Avverso tale sentenza ha proposto ricorso per cassazione l’imputato, a mezzo del suo difensore, deducendo, con due distinti motivi: violazione dell’art. 131-bis cod. pen., per intervenuta confusione tra i concetti di recidiva nel biennio e di abitualità del reato; violazione di legge in relazione alla mancata considerazione dell’ipotesi di recidiva nel biennio della guida senza patente come reato autonomo invece che come fattispecie aggravata, sottoposta al giudizio di bilanciamento tra circostanze.
Il ricorso deve essere dichiarato inammissibile, in quanto proposto con censure non deducibili in questa sede di legittimità.
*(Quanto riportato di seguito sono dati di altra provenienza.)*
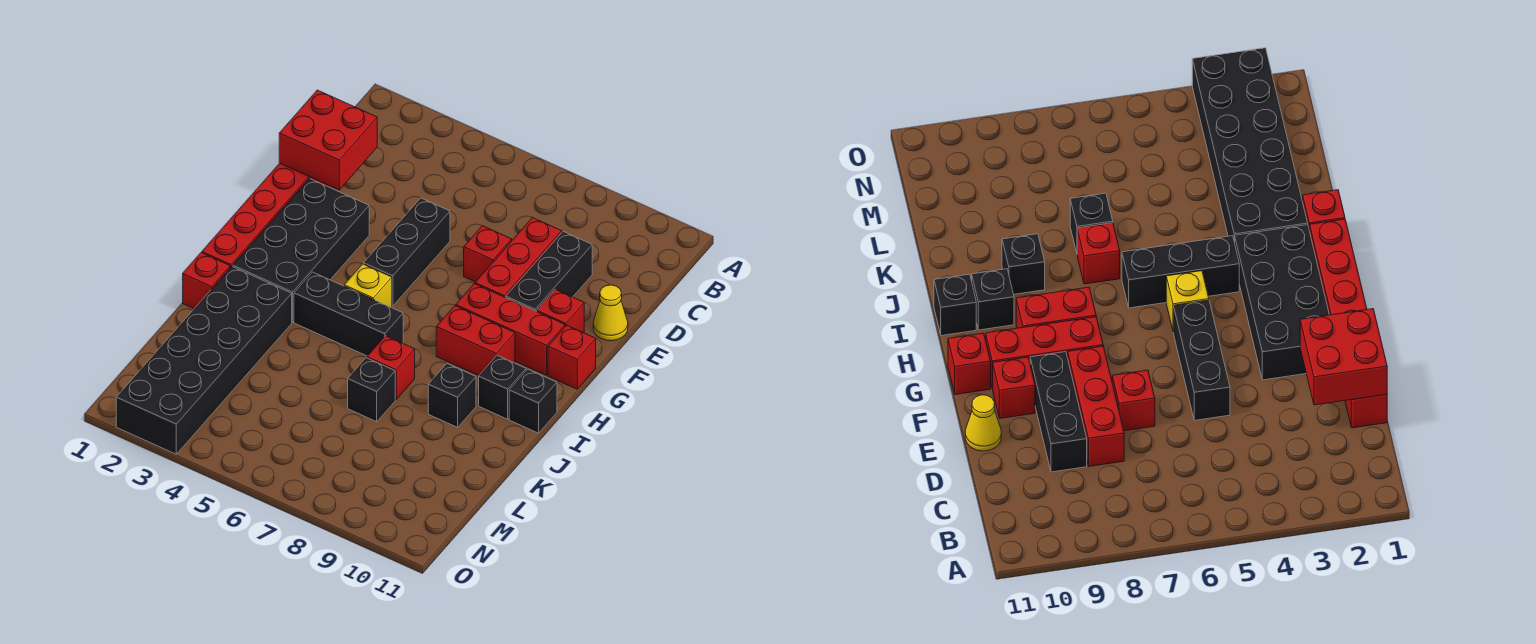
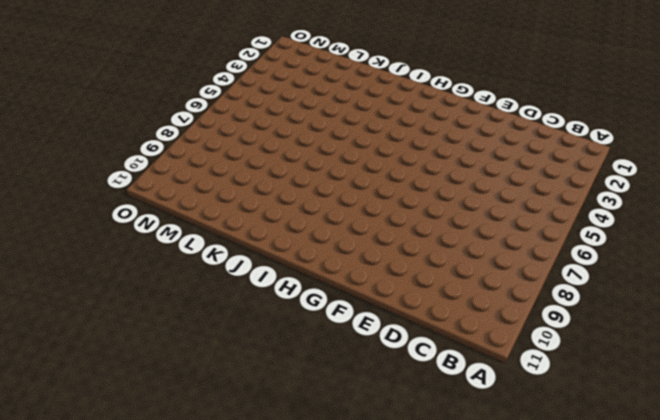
none -> red 1x6 brick [202,163,327,268]
none -> red 1x3 brick [475,218,562,298]
none -> black 1x3 brick [506,232,592,311]

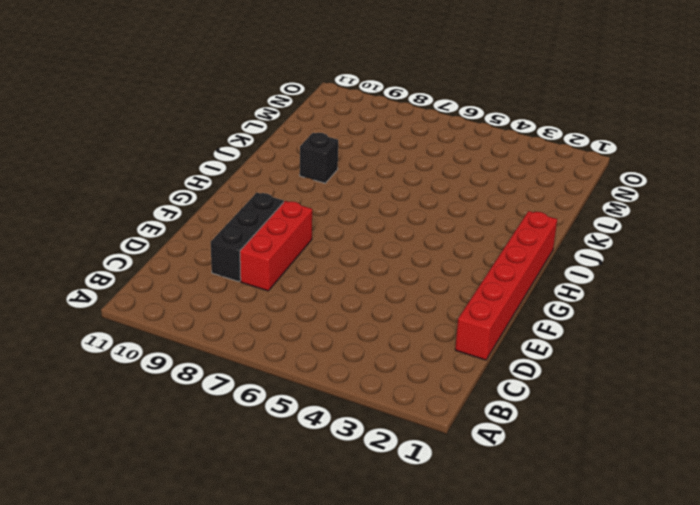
none -> black 1x3 brick [364,198,450,306]
none -> red 1x1 brick [464,226,512,282]
none -> yellow 1x1 cone [593,285,628,341]

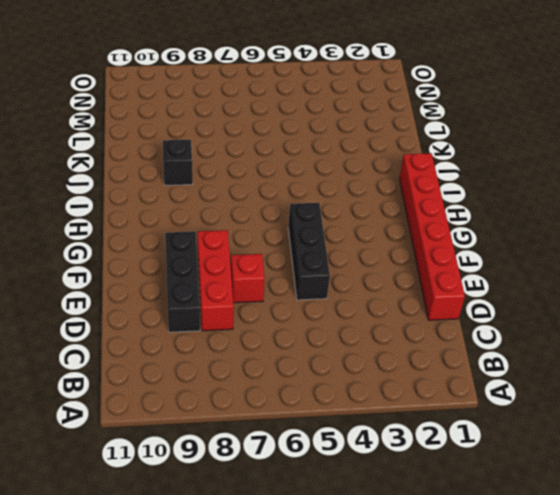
none -> yellow 1x1 cone [593,285,628,341]
none -> black 2x4 brick [233,178,369,322]
none -> red 1x1 brick [537,289,584,333]

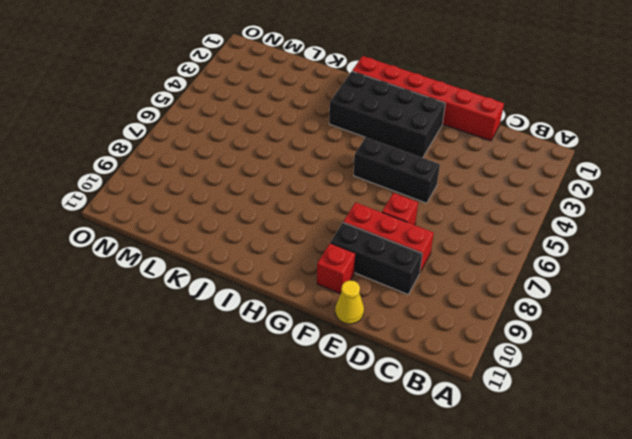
none -> red 1x3 brick [456,284,565,375]
none -> red 1x1 brick [548,325,596,389]
none -> yellow 1x1 brick [344,264,392,308]

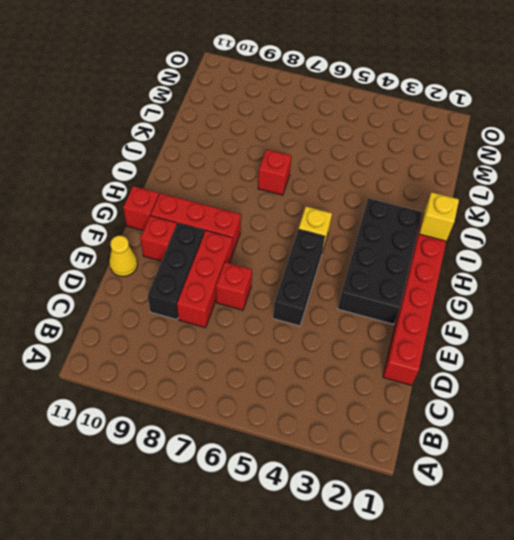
yellow 1x1 brick [419,192,459,241] -> none
none -> red 1x2 brick [436,306,515,376]
none -> black 1x3 brick [294,272,403,356]
none -> black 1x1 brick [479,355,526,419]

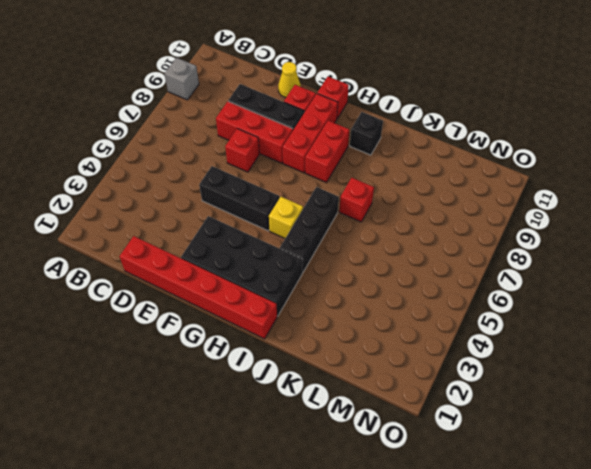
grey 1x1 brick [165,58,199,100] -> none
none -> black 1x1 brick [509,369,557,433]
none -> red 1x1 brick [183,253,230,309]
none -> black 2x6 brick [116,267,292,454]

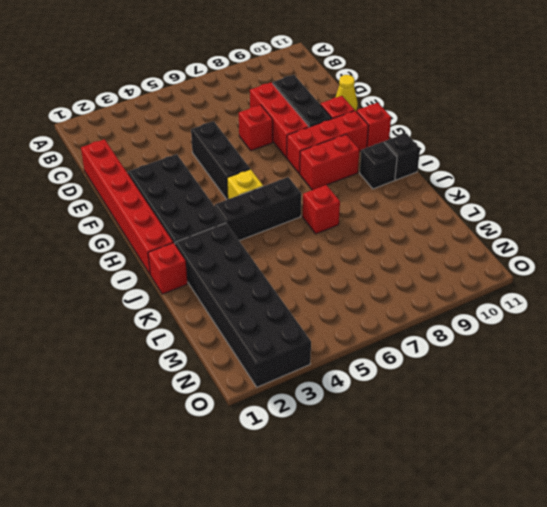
none -> black 1x1 brick [428,364,476,427]
none -> black 1x1 brick [348,358,395,422]
none -> red 2x2 brick [279,90,377,190]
Il Collegio rileva, infatti, ch la motivazione resa dal giudice di merito ben rappresenta e giustifica, in punto di diritto, con argomentazione immune da vizi logico-giuridici, le ragioni di riconoscimento della penale responsabilità dell’imputato in ordine alla fattispecie ascrittagli, oltre alla congruità della pena inflittagli.
I motivi proposti dal ricorrente sono, pertanto, manifestamente inammissibili ai sensi dell’art. 591, comma 1, lettera c), cod. proc. pen., in quanto del tutto generici ed aspecifici, non puntualizzando in modo congruo le ragioni di doglianza in fatto e in diritto e non confrontandosi in modo adeguato con le argomentazioni espresse dalla sentenza impugnata.
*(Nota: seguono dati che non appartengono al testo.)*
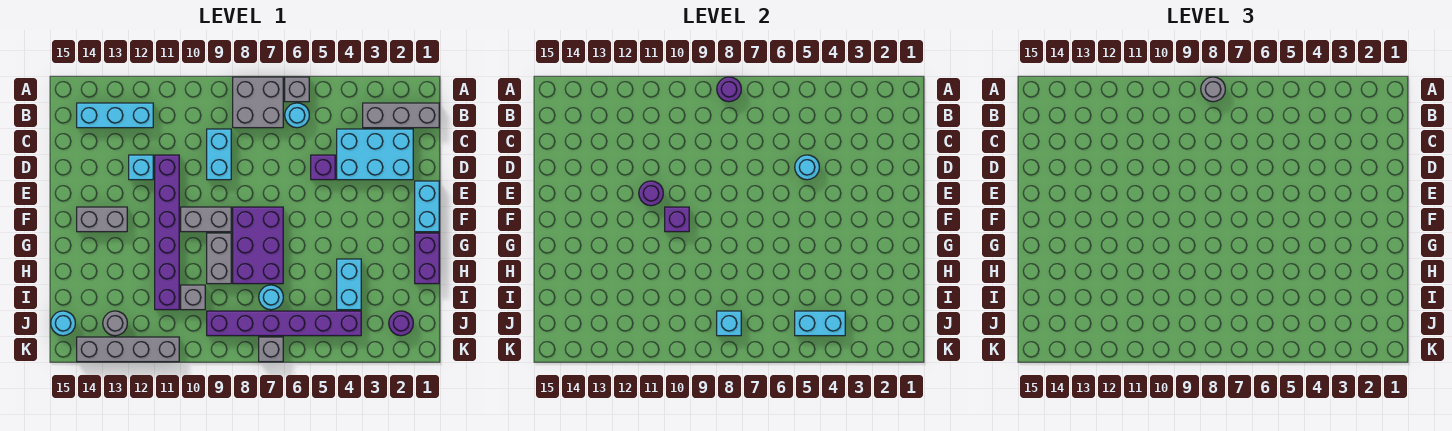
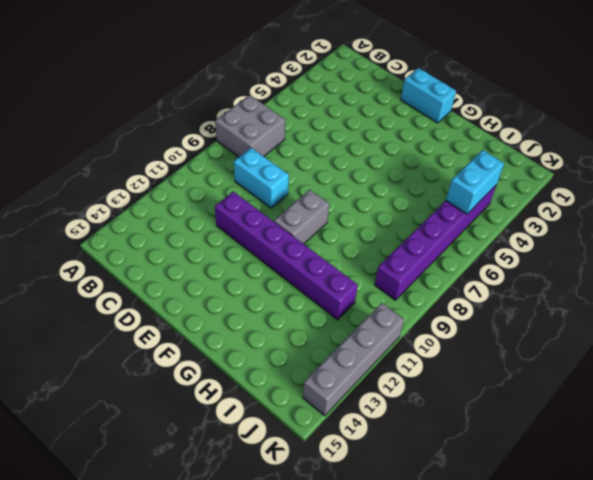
none -> grey 1x1 brick [285,77,309,102]
none -> grey 1x3 brick [363,103,439,128]
none -> cyan 1x1 round brick [285,103,309,128]
none -> cyan 1x3 brick [77,103,153,128]

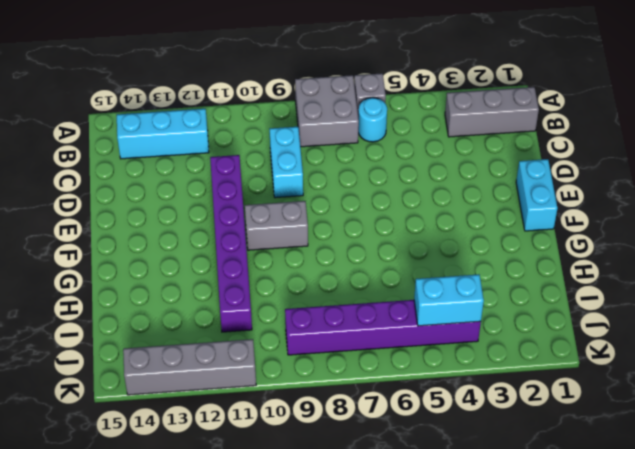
none -> cyan 2x3 brick [337,129,413,180]
none -> purple 1x1 brick [311,155,335,180]
none -> cyan 1x1 brick [129,155,153,180]
none -> purple 2x3 brick [233,207,283,284]

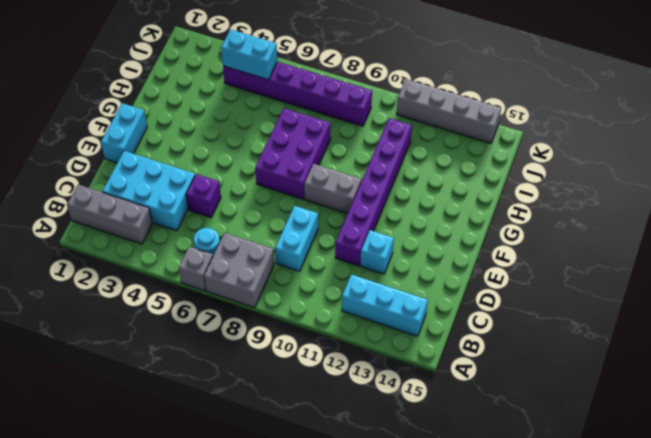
none -> grey 1x2 brick [77,207,127,232]
none -> purple 1x2 brick [415,233,439,284]
none -> grey 1x2 brick [207,233,231,284]
none -> cyan 1x2 brick [337,259,361,310]

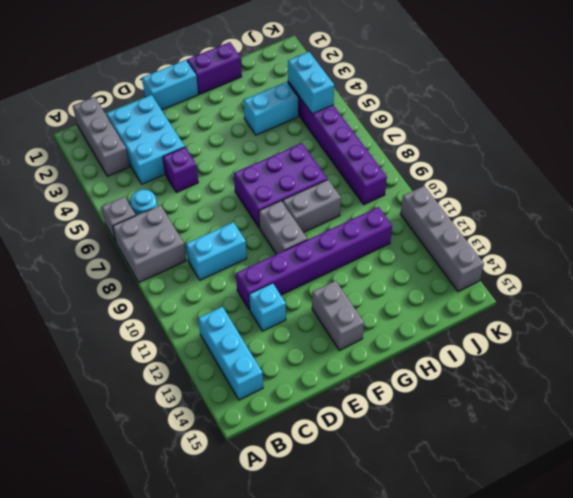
none -> cyan 1x1 round brick [259,285,283,310]
none -> grey 1x1 brick [181,285,205,310]
none -> purple 1x1 round brick [389,311,413,336]
none -> grey 1x1 round brick [103,311,127,336]

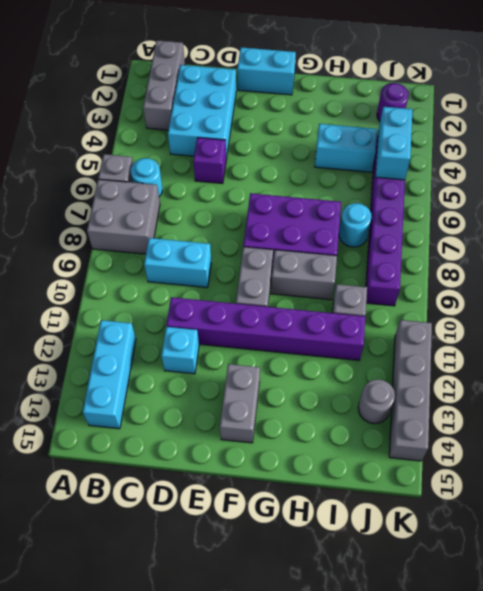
none -> purple 1x2 brick [415,233,439,284]
none -> cyan 1x1 round brick [51,311,75,336]
none -> grey 1x1 brick [259,337,283,362]
none -> purple 1x1 round brick [717,77,741,102]

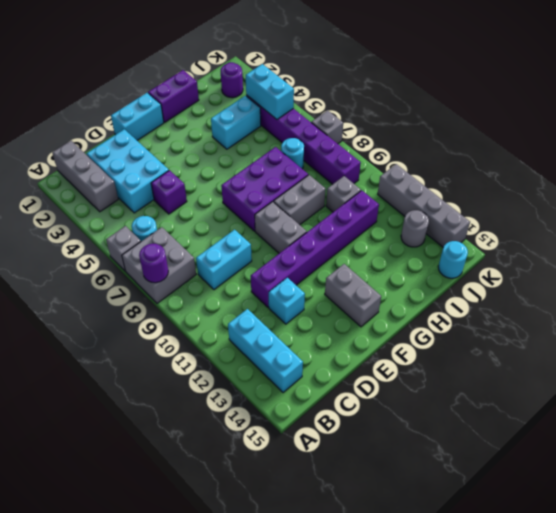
none -> cyan 1x1 round brick [795,155,819,180]
none -> purple 1x1 round brick [639,181,663,206]
none -> purple 1x1 brick [665,207,689,232]
none -> cyan 1x1 brick [717,311,741,336]

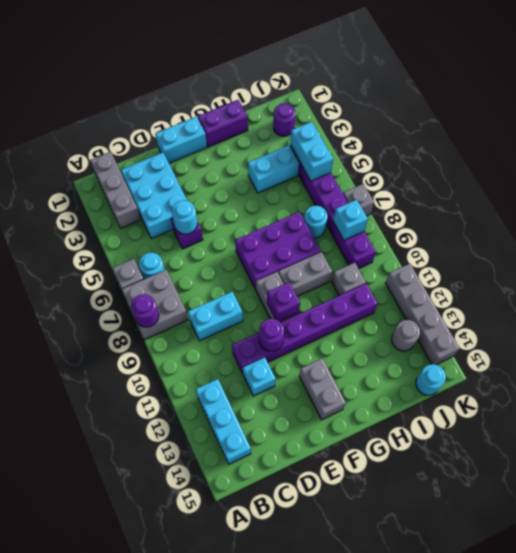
none -> grey 1x1 round brick [1201,77,1225,102]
All’inammissibilità del ricorso segue, per legge, la condanna del ricorrente al pagamento delle spese processuali ed alla somma di euro 3.000,00 in favore della Cassa delle ammende, non ravvisandosi ragioni di esonero (Corte Cost., sent. n. 186/2000).
P. Q. M.
Dichiara inammissibile il ricorso e condanna il ricorrente al pagamento delle spese processuali e della somma di euro 3.000,00 in favore della Cassa delle ammende.